[Skeletal landmark data]
--------------------------------------------------
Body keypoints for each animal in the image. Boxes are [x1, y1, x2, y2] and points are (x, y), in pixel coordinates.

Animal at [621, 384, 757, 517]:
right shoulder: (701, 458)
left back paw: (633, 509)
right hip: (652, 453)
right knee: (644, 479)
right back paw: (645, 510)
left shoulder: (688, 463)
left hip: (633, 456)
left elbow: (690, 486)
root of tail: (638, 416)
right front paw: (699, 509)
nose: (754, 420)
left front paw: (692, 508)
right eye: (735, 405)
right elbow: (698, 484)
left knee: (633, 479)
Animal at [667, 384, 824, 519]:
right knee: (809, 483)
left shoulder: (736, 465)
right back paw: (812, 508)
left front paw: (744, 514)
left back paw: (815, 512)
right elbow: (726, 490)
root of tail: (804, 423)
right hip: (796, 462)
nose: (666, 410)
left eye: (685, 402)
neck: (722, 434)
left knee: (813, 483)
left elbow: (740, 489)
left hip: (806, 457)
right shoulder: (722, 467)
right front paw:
--------------------------------------------------
Which lines above include "knee"? Show each of them by copying it.

*EXERCISE RESPONSE:*
right knee: (644, 479)
left knee: (633, 479)
right knee: (809, 483)
left knee: (813, 483)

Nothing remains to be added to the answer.